Sur les conclusions à fin de suspension :
2. Aux termes de l’article L. 521-1 du code de justice administrative : « Quand une décision administrative, même de rejet, fait l’objet d’une requête en annulation ou en réformation, le juge des référés, saisi d’une demande en ce sens, peut ordonner la suspension de l’exécution de cette décision, ou de certains de ses effets, lorsque l’urgence le justifie et qu’il est fait état d’un moyen propre à créer, en l’état de l’instruction, un doute sérieux quant à la légalité de la décision. ».
3. Aucun des moyens susvisés n’est propre, en l’état de l’instruction, à susciter un doute sérieux quant à la légalité de la décision attaquée.
4. Il résulte de ce qui précède, et sans qu’il soit besoin d’examiner la condition tenant à l’urgence à statuer, que les conclusions à fin de suspension présentées par Mme B… doivent être rejetées, ainsi que, par voie de conséquence, les conclusions présentées aux fins d’injonction sous astreinte et au titre des frais liés à l’instance.
O R D O N N E :
Article 1er : La requête de Mme B… est rejetée.
Article 2 : La présente ordonnance sera notifiée à Mme A… B… et au ministre de l’intérieur.

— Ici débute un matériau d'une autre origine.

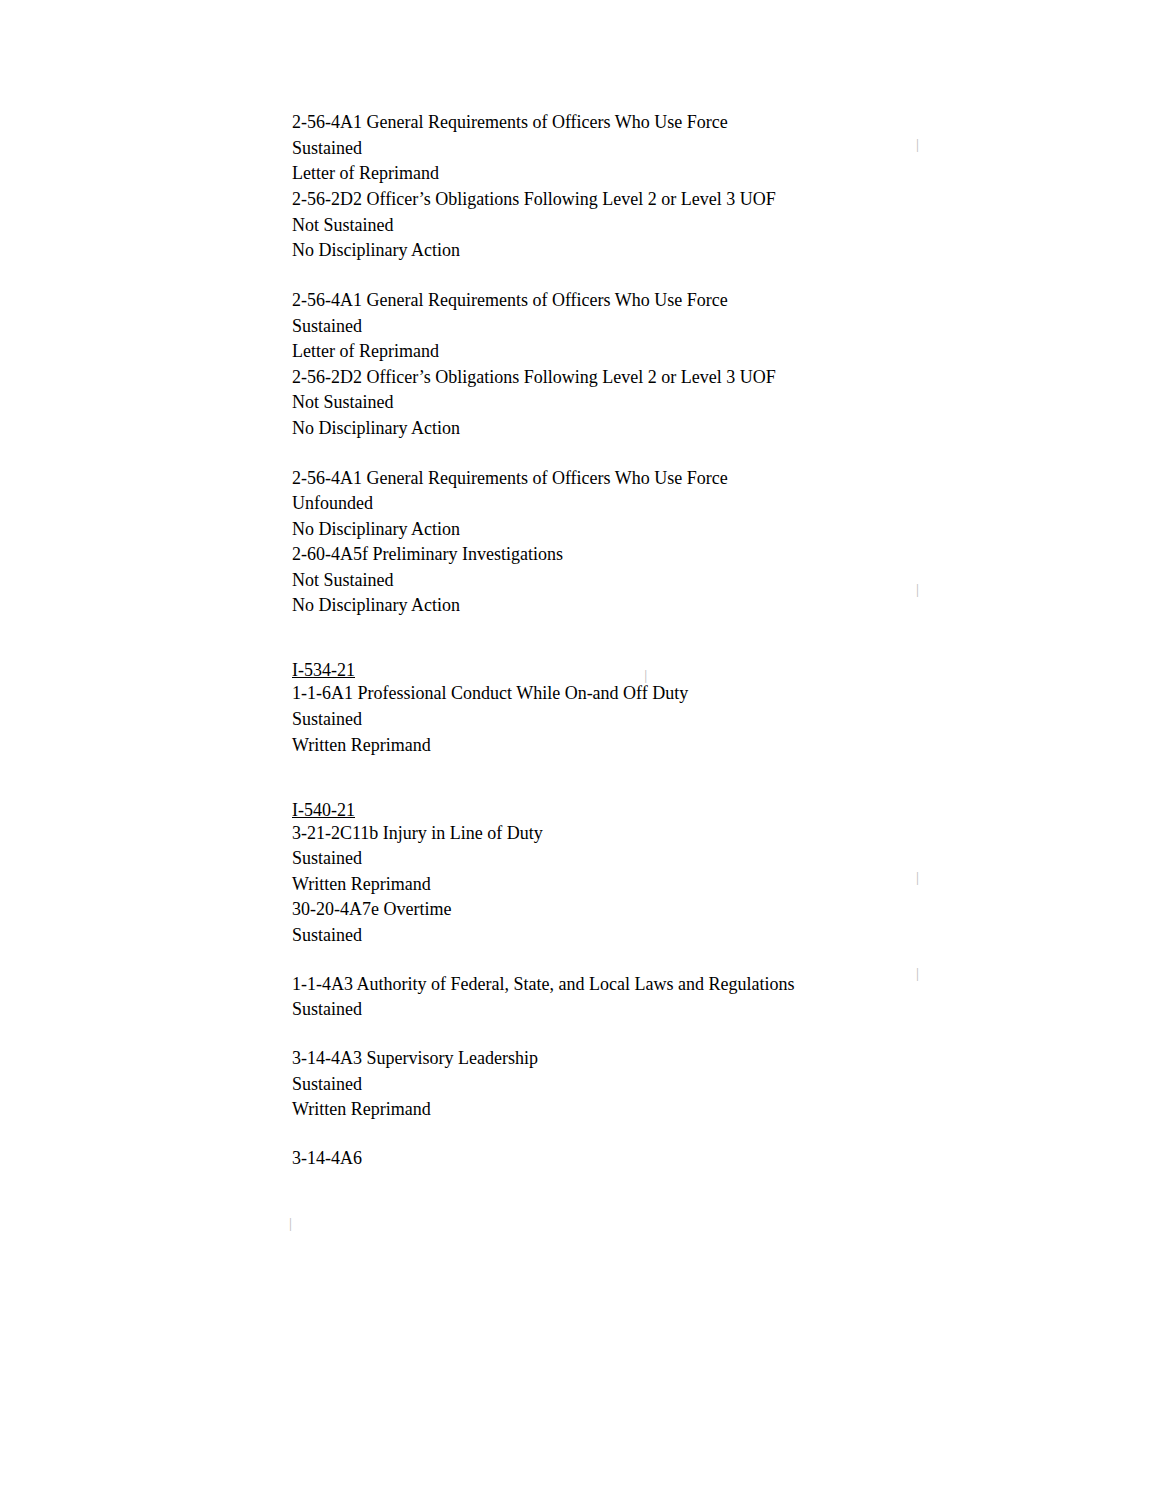| | | | | |
2-56-4A1 General Requirements of Officers Who Use Force
Sustained
Letter of Reprimand
2-56-2D2 Officer’s Obligations Following Level 2 or Level 3 UOF
Not Sustained
No Disciplinary Action
2-56-4A1 General Requirements of Officers Who Use Force
Sustained
Letter of Reprimand
2-56-2D2 Officer’s Obligations Following Level 2 or Level 3 UOF
Not Sustained
No Disciplinary Action
2-56-4A1 General Requirements of Officers Who Use Force
Unfounded
No Disciplinary Action
2-60-4A5f Preliminary Investigations
Not Sustained
No Disciplinary Action
I-534-21
1-1-6A1 Professional Conduct While On-and Off Duty
Sustained
Written Reprimand
I-540-21
3-21-2C11b Injury in Line of Duty
Sustained
Written Reprimand
30-20-4A7e Overtime
Sustained
1-1-4A3 Authority of Federal, State, and Local Laws and Regulations
Sustained
3-14-4A3 Supervisory Leadership
Sustained
Written Reprimand
3-14-4A6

Copie en sera adressée au préfet des Hauts-de-Seine.
Fait à Cergy, le 13 mars 2026.
La juge des référés
signé
A. Richard
La République mande et ordonne au ministre de l’intérieur en ce qui le concerne ou à tous commissaires de justice à ce requis en ce qui concerne les voies de droit commun contre les parties privées, de pourvoir à l’exécution de la présente décision.